We even found time to visit historic Tombstone where the only shooting that goes on these days is from the cameras of tourist armies that keep the village economy afloat. We skipped the watering holes of famous legends Doc Holiday and Wyatt Earp and settled for a bar previously owned by a lesser-known and unfortunately nicknamed personality of the Wild West, ‘Big-nosed Kate’. While scouring the nostalgic-photoed walls for an incriminating profile shot of Kate we were accosted by a bored and drunk toothless local who made us dress up in period costume so we could take our own souvenir snaps. These included Bree wearing a feather boa lying on an upright piano, me standing with a shotgun, me in jail, me being hung with a noose, me dead in a coffin and because I answered “yes” when he asked if I liked a joke, me wearing a kitchen apron with a giant hand-sown penis attached to the front. With our film supplies exhausted we got the hell out of there and then went on to…
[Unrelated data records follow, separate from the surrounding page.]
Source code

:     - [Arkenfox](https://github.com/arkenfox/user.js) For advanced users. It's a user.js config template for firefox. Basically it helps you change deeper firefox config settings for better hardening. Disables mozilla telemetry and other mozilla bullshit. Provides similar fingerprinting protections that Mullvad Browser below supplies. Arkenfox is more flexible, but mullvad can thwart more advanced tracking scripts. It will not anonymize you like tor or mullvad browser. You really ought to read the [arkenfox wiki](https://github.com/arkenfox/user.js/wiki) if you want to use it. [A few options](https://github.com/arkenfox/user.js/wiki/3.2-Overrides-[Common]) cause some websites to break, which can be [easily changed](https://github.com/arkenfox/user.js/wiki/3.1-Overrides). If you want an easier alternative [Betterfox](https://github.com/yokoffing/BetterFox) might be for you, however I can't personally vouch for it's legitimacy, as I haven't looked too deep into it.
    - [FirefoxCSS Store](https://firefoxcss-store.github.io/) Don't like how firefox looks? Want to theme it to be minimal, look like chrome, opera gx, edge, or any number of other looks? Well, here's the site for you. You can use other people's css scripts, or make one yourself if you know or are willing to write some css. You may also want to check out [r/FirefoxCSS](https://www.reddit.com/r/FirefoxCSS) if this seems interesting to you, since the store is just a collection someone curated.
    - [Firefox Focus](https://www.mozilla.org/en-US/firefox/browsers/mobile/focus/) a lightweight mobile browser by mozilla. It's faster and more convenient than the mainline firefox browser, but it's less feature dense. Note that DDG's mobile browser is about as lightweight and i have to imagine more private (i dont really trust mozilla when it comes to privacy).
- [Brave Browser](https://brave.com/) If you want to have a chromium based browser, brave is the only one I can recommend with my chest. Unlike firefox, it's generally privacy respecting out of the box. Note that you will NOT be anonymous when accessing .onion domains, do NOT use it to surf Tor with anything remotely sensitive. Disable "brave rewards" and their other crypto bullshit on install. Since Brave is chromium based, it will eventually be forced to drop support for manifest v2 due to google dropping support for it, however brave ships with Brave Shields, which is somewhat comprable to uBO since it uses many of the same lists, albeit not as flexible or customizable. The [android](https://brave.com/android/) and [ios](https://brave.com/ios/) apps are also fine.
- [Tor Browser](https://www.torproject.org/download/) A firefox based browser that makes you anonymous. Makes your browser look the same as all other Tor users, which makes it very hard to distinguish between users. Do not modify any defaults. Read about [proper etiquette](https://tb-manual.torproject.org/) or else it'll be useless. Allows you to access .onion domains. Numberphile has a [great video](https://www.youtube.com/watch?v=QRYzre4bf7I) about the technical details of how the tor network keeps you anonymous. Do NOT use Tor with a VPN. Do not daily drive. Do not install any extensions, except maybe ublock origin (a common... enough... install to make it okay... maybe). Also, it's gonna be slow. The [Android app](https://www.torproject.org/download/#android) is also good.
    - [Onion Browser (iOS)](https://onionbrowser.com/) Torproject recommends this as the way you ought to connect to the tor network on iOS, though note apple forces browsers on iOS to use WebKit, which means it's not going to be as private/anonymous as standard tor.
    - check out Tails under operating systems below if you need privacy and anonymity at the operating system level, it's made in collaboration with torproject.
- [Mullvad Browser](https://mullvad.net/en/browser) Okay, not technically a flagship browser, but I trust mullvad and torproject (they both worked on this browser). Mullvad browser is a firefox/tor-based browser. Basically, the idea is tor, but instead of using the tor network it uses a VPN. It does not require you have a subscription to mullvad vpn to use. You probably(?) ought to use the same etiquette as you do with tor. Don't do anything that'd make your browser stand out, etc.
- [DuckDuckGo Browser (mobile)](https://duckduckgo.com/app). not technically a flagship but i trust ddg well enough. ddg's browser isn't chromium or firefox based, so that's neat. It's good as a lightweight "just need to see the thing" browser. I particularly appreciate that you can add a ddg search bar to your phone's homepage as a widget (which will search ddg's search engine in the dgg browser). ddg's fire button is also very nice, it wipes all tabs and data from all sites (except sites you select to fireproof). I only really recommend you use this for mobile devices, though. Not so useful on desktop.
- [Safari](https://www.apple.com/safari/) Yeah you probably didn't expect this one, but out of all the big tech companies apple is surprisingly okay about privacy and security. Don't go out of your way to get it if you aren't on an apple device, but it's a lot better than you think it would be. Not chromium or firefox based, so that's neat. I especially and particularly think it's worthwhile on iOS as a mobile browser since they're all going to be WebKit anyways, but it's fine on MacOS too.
…Oh yeah, the recording. Well, it seemed to go completely smooth, no studio tantrums to speak of. It was great to work with Bree as always, as I can trust her with all things melodic as well as the drumming. Most of what you hear on the recording happened on, if not the first take, one soon after.

‘Wrong Turn’ and ‘Record Store’ bookend the album, both songs about special havens you find in a city that help define your place and identity. The recording of ‘Record Store’ most reflects the environment of Wavelab studios. A simple folk tale regaling a tiny hole-in-the-wall store where days can be wasted is whispered over a windswept desert plain.

The setting of ‘Unmade Bed’ is an overcrowded obnoxious party, trapped inside a conversation. ‘Brooklyn Bridge’ is a about the difficulties of a transcontinental relationship. There are so many songs written about New York, but this one is through the eyes of an Australian living there by circumstance.

It was great to play with the few guests we had. Nick Luca, who is known for his work with Calexico, Giant Sand and Nick Luca Trio played some piano and hung around and made us laugh with his Australian impressions that were all executed with a Simpsons-esque cockney accent. Doug McCombs from Tortoise and Brokeback commented he’d never played so many chord changes in the space of 3 minutes.

And even Craig made a mark with his signature bass-harmonica puffing. It was inspiring to work with him and his engineering skills are second only to his knowledge of secret fish taco cafes and political conspiracy. He was very happy with the George W. Bush doll we bought him for his birthday that when activated exclaimed, “We must ask ourselves, is our children being educated?” So when it was all over we were very sad to leave.

I’d also like to make special mention of Anthony The who engineered ‘A To Z’ and ‘I Wish That I Was Beautiful For You’ at Velvet Studios in Sydney before we left and managed to fit in the last minute sessions although the studio being booked almost solid by the ‘Popstars’.